How can I use anova() for significance testing of lm and lmer objects while respecting variable contrast codings?

I am confused about the relationship between the significance test result shown in the output of summary() called on a lm or lmer object, and the result shown in the output of anova() called on that same object. Specifically, I don't understand (a) why, for factors with df=1 (for which it should be possible to compare results), the results don't always agree; and (b) why summary() respects the contrast weights assigned to each factor but anova() does not.

Here is an example for lm:

data(iris)

## Apply treatment coding to Species, and fit model
contrasts(iris$Species) <- contr.treatment(length(levels(iris$Species)))
iris.lm.treatment <- lm(Sepal.Length ~ Petal.Length * Species, data=iris)

# check Petal.Length p-value in lm() output
coef(summary(iris.lm.treatment))["Petal.Length","Pr(>|t|)"]
[1] 0.05199902 

# check Petal.Length p-value in anova() output
as.data.frame(anova(iris.lm.treatment))["Petal.Length","Pr(>F)"]
[1] 1.244558e-56


## Apply sum coding to Species, and fit model
contrasts(iris$Species) <- contr.sum(length(levels(iris$Species)))/2
iris.lm.sum <- lm(Sepal.Length ~ Petal.Length * Species, data=iris)

# check Petal.Length p-value in lm() output
coef(summary(iris.lm.sum))["Petal.Length","Pr(>|t|)"]
[1] 2.091453e-12 

# check Petal.Length p-value in anova() output
as.data.frame(anova(iris.lm.sum))["Petal.Length","Pr(>F)"]
[1] 1.244558e-56

The significance test of Petal.Length in the fitted lm changes when the contrast coding of Species changes – that makes sense because the model evaluates each factor with orthogonal factors held constant at zero. However, the significance test of Petal.Length in the anova result is the same either way, and does not match the result from either lm.
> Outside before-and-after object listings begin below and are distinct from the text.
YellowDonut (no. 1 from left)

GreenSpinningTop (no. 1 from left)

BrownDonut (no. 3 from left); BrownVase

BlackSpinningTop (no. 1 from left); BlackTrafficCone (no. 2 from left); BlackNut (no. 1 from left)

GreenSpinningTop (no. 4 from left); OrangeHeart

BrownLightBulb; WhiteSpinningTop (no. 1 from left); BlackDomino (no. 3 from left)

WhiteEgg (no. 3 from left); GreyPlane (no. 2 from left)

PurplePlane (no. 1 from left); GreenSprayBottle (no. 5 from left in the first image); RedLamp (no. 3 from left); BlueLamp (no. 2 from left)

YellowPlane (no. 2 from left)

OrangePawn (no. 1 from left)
The behavior with lmer (with significance testing accomplished via the lmerTest package) is confusing in a related way:

library(lmerTest)
data(ham)

## Apply treatment coding to variables, and fit model
contrasts(ham$Information) <- contr.treatment(length(levels(ham$Information)))
contrasts(ham$Product    ) <- contr.treatment(length(levels(ham$Product    )))
ham.lmer.treatment <- lmer(Informed.liking ~ Information * Product + (1 | Consumer) + (1 | Consumer:Product), data=ham)

# check Information p-value in lmer() output
coef(summary(ham.lmer.treatment))["Information2","Pr(>|t|)"]
[1] 0.4295516

# check Information p-value in anova() output
as.data.frame(anova(ham.lmer.treatment))["Information","Pr(>F)"]
[1] 0.04885354


## Apply sum coding to variables, and fit model
contrasts(ham$Information) <- contr.sum(length(levels(ham$Information)))/2
contrasts(ham$Product    ) <- contr.sum(length(levels(ham$Product    )))/2
ham.lmer.sum <- lmer(Informed.liking ~ Information * Product + (1 | Consumer) + (1 | Consumer:Product), data=ham)

# check Information p-value in lmer() output
coef(summary(ham.lmer.sum))["Information1","Pr(>|t|)"]
[1] 0.04885354

# check Information p-value in anova() output
as.data.frame(anova(ham.lmer.sum))["Information","Pr(>F)"]
[1] 0.04885354

Here, it is still the case that variable coding appears to affect the results shown in the output of summary() but not the results shown in the output of anova(). However, both anova() results match the lmer() result obtained when sum coding is used.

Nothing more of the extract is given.